Task objective: Edit the records below, replacing "cuboid" with "bounding box" and keeping everything else the same. Leave the pictures out of your answer.
-=-=-
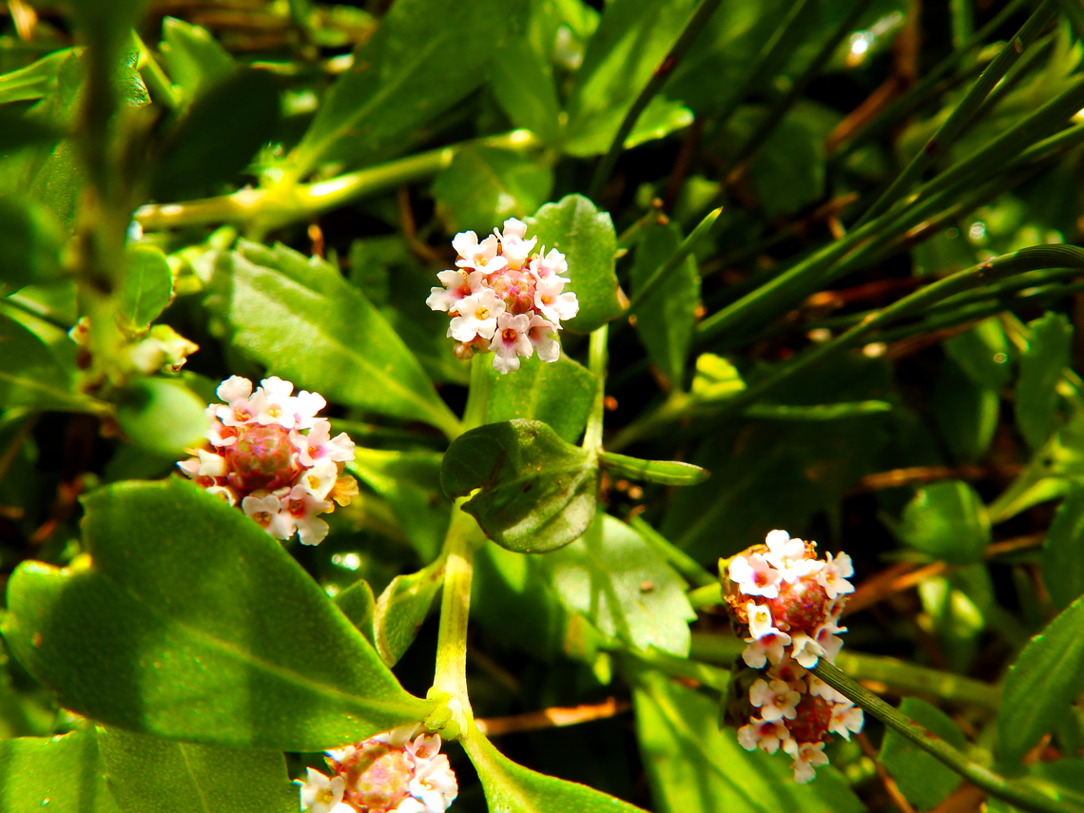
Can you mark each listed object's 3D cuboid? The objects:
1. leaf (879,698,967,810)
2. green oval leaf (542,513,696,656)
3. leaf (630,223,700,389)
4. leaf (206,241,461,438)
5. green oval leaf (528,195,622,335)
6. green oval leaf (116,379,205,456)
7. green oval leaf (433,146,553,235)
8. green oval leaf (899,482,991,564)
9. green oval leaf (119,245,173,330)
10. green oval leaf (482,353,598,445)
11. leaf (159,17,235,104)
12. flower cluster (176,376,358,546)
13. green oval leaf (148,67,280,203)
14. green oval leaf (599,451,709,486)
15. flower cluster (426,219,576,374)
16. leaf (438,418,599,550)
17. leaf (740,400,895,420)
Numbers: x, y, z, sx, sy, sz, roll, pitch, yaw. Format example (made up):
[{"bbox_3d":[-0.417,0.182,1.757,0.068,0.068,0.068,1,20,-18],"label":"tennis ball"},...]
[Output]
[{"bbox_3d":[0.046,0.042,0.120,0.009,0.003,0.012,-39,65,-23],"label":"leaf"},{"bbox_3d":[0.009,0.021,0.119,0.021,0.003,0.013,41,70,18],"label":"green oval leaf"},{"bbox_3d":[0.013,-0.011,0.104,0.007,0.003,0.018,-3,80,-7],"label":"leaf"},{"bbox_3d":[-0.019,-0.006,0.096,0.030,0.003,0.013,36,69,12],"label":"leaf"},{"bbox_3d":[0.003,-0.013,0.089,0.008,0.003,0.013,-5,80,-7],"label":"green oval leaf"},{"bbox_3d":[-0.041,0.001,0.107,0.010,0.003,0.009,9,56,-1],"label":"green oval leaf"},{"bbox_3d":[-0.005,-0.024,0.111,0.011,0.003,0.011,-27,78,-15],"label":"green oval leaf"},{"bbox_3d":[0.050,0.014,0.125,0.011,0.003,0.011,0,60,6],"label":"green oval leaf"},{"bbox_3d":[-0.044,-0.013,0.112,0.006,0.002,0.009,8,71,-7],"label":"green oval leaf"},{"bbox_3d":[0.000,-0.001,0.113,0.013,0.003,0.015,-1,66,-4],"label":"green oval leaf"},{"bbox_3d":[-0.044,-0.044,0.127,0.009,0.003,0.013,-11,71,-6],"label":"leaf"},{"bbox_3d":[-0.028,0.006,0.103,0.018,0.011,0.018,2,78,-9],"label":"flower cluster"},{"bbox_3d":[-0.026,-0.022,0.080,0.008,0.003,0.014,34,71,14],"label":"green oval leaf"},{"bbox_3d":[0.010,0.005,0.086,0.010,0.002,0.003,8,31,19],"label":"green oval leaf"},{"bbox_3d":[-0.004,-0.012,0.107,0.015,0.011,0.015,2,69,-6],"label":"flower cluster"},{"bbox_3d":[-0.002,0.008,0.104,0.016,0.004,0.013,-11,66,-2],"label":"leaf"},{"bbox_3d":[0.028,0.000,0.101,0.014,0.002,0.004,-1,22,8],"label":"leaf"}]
-=-=-
Response:
Can you mark each listed object's 3D bounding box? The objects:
1. leaf (879,698,967,810)
2. green oval leaf (542,513,696,656)
3. leaf (630,223,700,389)
4. leaf (206,241,461,438)
5. green oval leaf (528,195,622,335)
6. green oval leaf (116,379,205,456)
7. green oval leaf (433,146,553,235)
8. green oval leaf (899,482,991,564)
9. green oval leaf (119,245,173,330)
10. green oval leaf (482,353,598,445)
11. leaf (159,17,235,104)
12. flower cluster (176,376,358,546)
13. green oval leaf (148,67,280,203)
14. green oval leaf (599,451,709,486)
15. flower cluster (426,219,576,374)
16. leaf (438,418,599,550)
17. leaf (740,400,895,420)
Numbers: x, y, z, sx, sy, sz, roll, pitch, yaw. Format example (made up):
[{"bbox_3d":[-0.417,0.182,1.757,0.068,0.068,0.068,1,20,-18],"label":"tennis ball"},...]
[Output]
[{"bbox_3d":[0.046,0.042,0.120,0.009,0.003,0.012,-39,65,-23],"label":"leaf"},{"bbox_3d":[0.009,0.021,0.119,0.021,0.003,0.013,41,70,18],"label":"green oval leaf"},{"bbox_3d":[0.013,-0.011,0.104,0.007,0.003,0.018,-3,80,-7],"label":"leaf"},{"bbox_3d":[-0.019,-0.006,0.096,0.030,0.003,0.013,36,69,12],"label":"leaf"},{"bbox_3d":[0.003,-0.013,0.089,0.008,0.003,0.013,-5,80,-7],"label":"green oval leaf"},{"bbox_3d":[-0.041,0.001,0.107,0.010,0.003,0.009,9,56,-1],"label":"green oval leaf"},{"bbox_3d":[-0.005,-0.024,0.111,0.011,0.003,0.011,-27,78,-15],"label":"green oval leaf"},{"bbox_3d":[0.050,0.014,0.125,0.011,0.003,0.011,0,60,6],"label":"green oval leaf"},{"bbox_3d":[-0.044,-0.013,0.112,0.006,0.002,0.009,8,71,-7],"label":"green oval leaf"},{"bbox_3d":[0.000,-0.001,0.113,0.013,0.003,0.015,-1,66,-4],"label":"green oval leaf"},{"bbox_3d":[-0.044,-0.044,0.127,0.009,0.003,0.013,-11,71,-6],"label":"leaf"},{"bbox_3d":[-0.028,0.006,0.103,0.018,0.011,0.018,2,78,-9],"label":"flower cluster"},{"bbox_3d":[-0.026,-0.022,0.080,0.008,0.003,0.014,34,71,14],"label":"green oval leaf"},{"bbox_3d":[0.010,0.005,0.086,0.010,0.002,0.003,8,31,19],"label":"green oval leaf"},{"bbox_3d":[-0.004,-0.012,0.107,0.015,0.011,0.015,2,69,-6],"label":"flower cluster"},{"bbox_3d":[-0.002,0.008,0.104,0.016,0.004,0.013,-11,66,-2],"label":"leaf"},{"bbox_3d":[0.028,0.000,0.101,0.014,0.002,0.004,-1,22,8],"label":"leaf"}]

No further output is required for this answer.